> _Extract to read_:
The effect of immobilization of heparin and bone morphogenic protein-2 to bovine bone substitute on osteoblast-like cell's function

Jung Bo Huh, Sung Eun Kim, Se Kyung Song, Mi Jung Yun, Ji Suk Shim, Jeong Yol Lee, Sang-Wan Shin

Research output: Contribution to journalArticle

12 Citations (Scopus)

Abstract

Purpose: This study was performed to investigate the ability of recombinant human-bone morphogenic protein-2 immobilized on a heparin-grafted bone substrate to enhance the osteoblastic functions. Materials and Methods: The Bio-Oss®, not coated with any material, was used as a control group. In rhBMP-2-Bio-Oss® group, rhBMP-2 was coated with Bio-Oss® using only deep and dry methods (50 ng/mL, 24 h). In heparinized rhBMP-2-Bio-Oss® group, dopamine was anchored to the surface of Bio-Oss®, and coated with heparin. rhBMP-2 was immobilized onto the heparinized- Bio-Oss® surface. The release kinetics of the rhBMP-2-Bio-Oss® and heparinized rhBMP-2-Bio-Oss® were analyzed using an enzyme-linked immunosorbent assay. The biological activities of the MG63 cells on the three groups were investigated via cytotoxicity assay, cell proliferation assay, alkaline phosphatase (ALP) measurement, and calcium deposition determination. Statistical comparisons were carried out by one-way ANOVA test. Differences were considered statistically significant at *P<.05 and **P<.001. Results. The heparinized rhBMP-2-Bio-Oss® showed more sustained release compared to the rhBMP-2-Bio-Oss® over an extended time. In the measurement of the ALP activity, the heparinized group showed a significantly higher ALP activity when compared with the non-heparinized groups (P<.05). The MG63 cells cultivated in the group with rhBMP-2 showed increased calcium deposition, and the MG63 cells from the heparinized group increased more than those that were cultivated in the non-heparinized groups. Conclusion. Heparin increased the rhBMP-2 release amount and made sustained release possible, and heparinized Bio-Oss® with rhBMP-2 successfully improved the osteoblastic functions.

> _Check your understanding_:
1. In the heparin and rhBMP-2 study, update the passage from "The effect of" up to and including "12 Citations (Scopus)" so that "bovine" becomes "porcine".
2. Answer these questions from the heparin and rhBMP-2 study.
(a) How many Scopus citations does the article have?
(b) What was used as the control group?
(c) Which cells' biological activities were investigated?

> _Data to examine_:
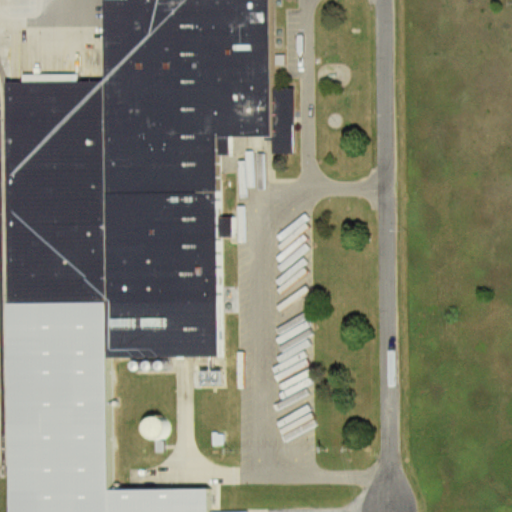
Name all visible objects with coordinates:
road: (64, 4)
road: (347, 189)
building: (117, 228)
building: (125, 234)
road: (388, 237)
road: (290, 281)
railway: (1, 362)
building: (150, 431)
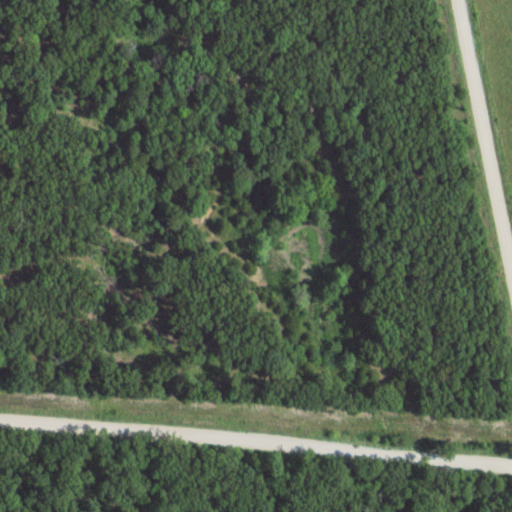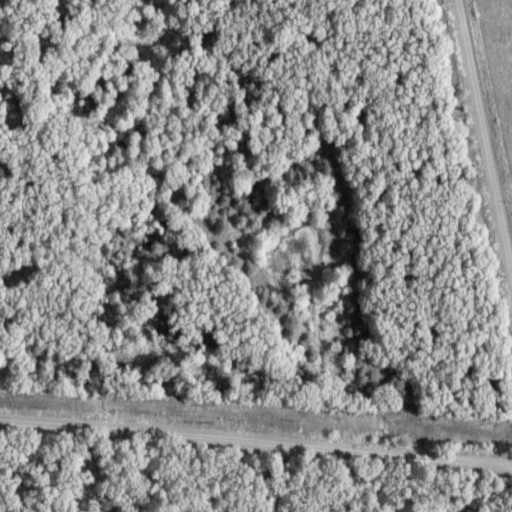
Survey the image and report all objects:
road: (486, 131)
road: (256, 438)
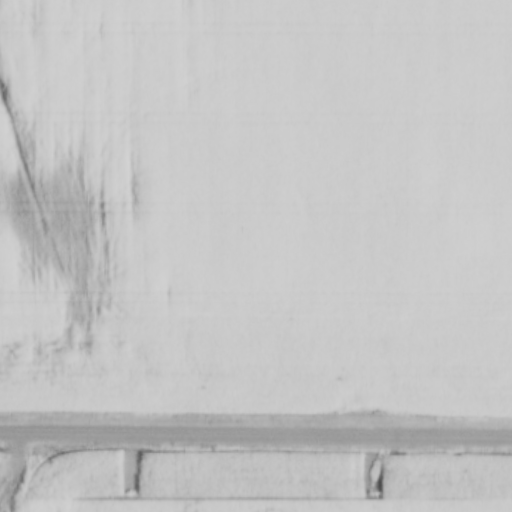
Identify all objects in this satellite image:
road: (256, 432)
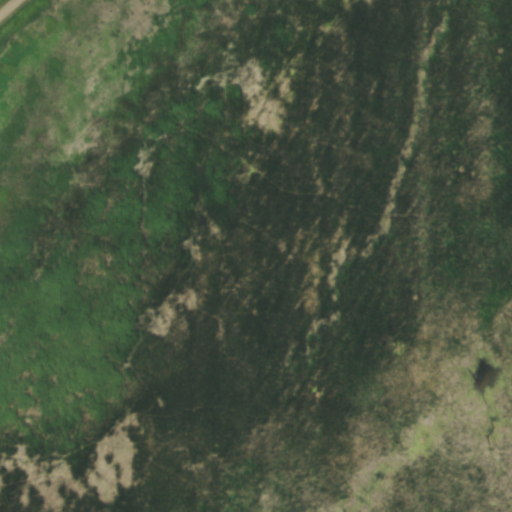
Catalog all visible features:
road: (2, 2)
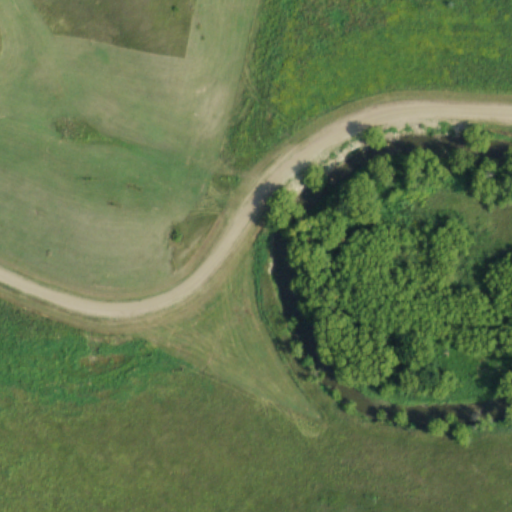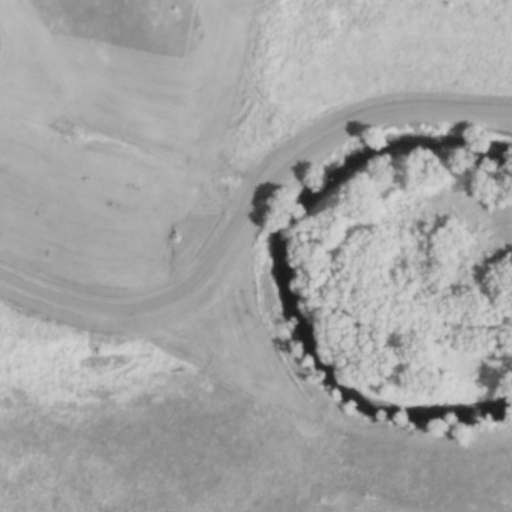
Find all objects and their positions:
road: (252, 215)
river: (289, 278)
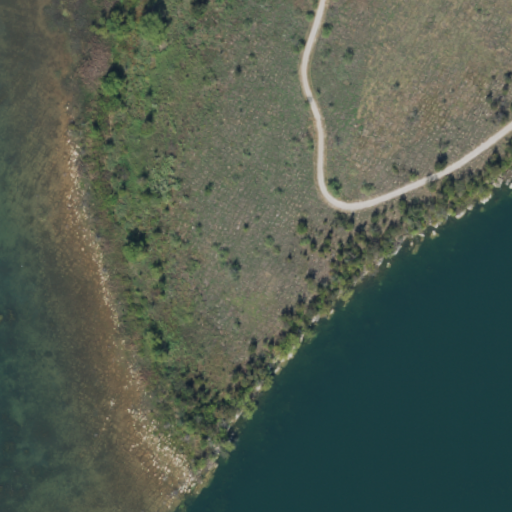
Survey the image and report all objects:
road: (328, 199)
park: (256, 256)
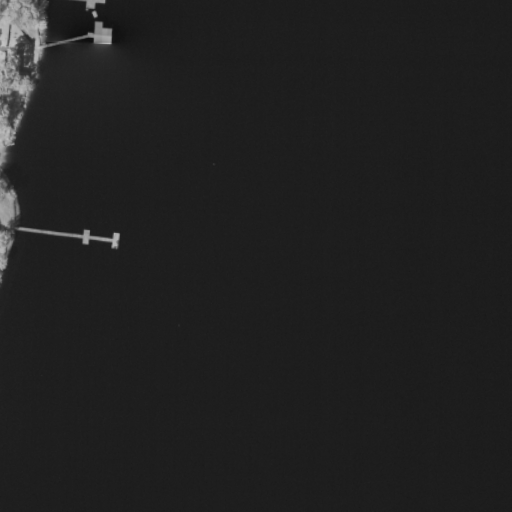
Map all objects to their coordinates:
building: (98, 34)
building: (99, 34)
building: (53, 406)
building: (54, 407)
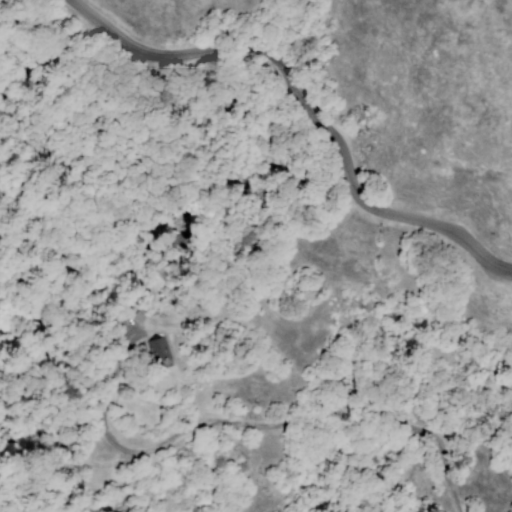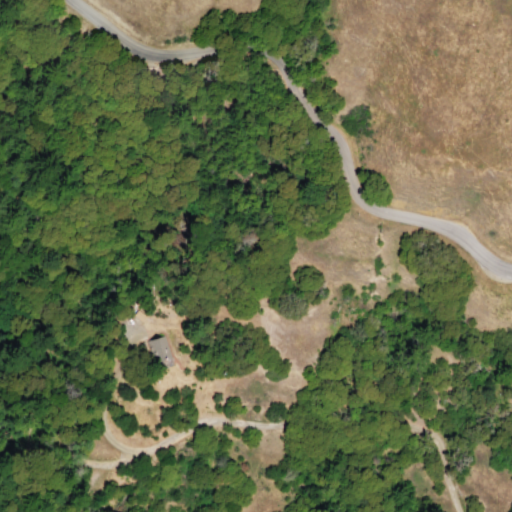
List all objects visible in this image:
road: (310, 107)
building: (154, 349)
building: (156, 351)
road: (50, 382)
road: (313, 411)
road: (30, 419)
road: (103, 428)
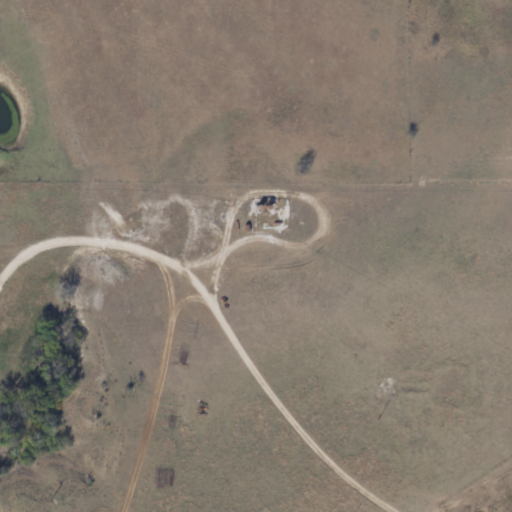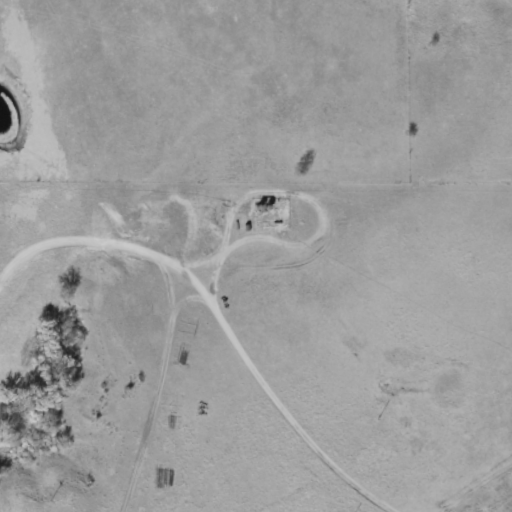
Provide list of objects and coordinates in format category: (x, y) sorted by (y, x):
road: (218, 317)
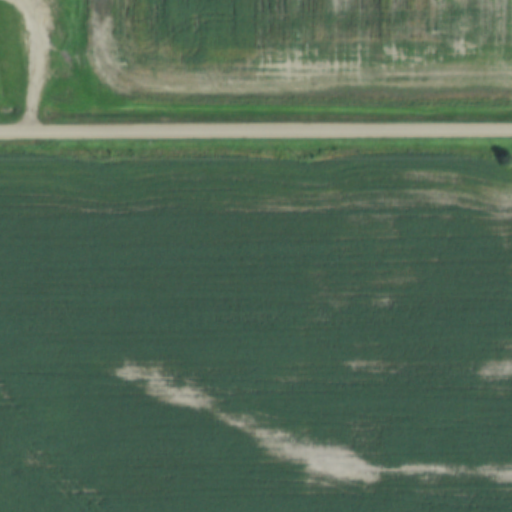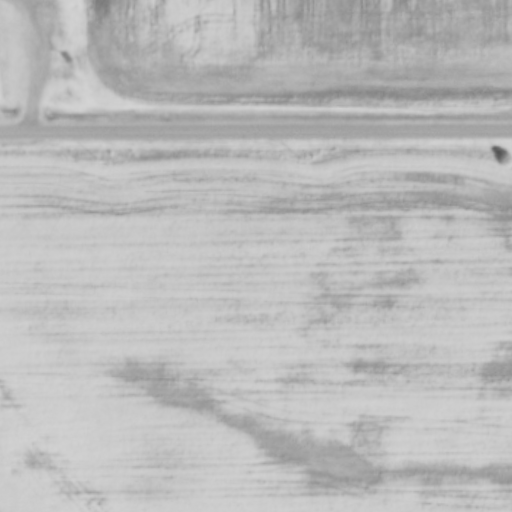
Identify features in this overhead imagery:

> _Responses for each task_:
1.
The effect of immobilization of heparin and bone morphogenic protein-2 to porcine bone substitute on osteoblast-like cell's function

Jung Bo Huh, Sung Eun Kim, Se Kyung Song, Mi Jung Yun, Ji Suk Shim, Jeong Yol Lee, Sang-Wan Shin

Research output: Contribution to journalArticle

12 Citations (Scopus)

2.
(a) 12
(b) Bio-Oss® not coated with any material
(c) MG63 cells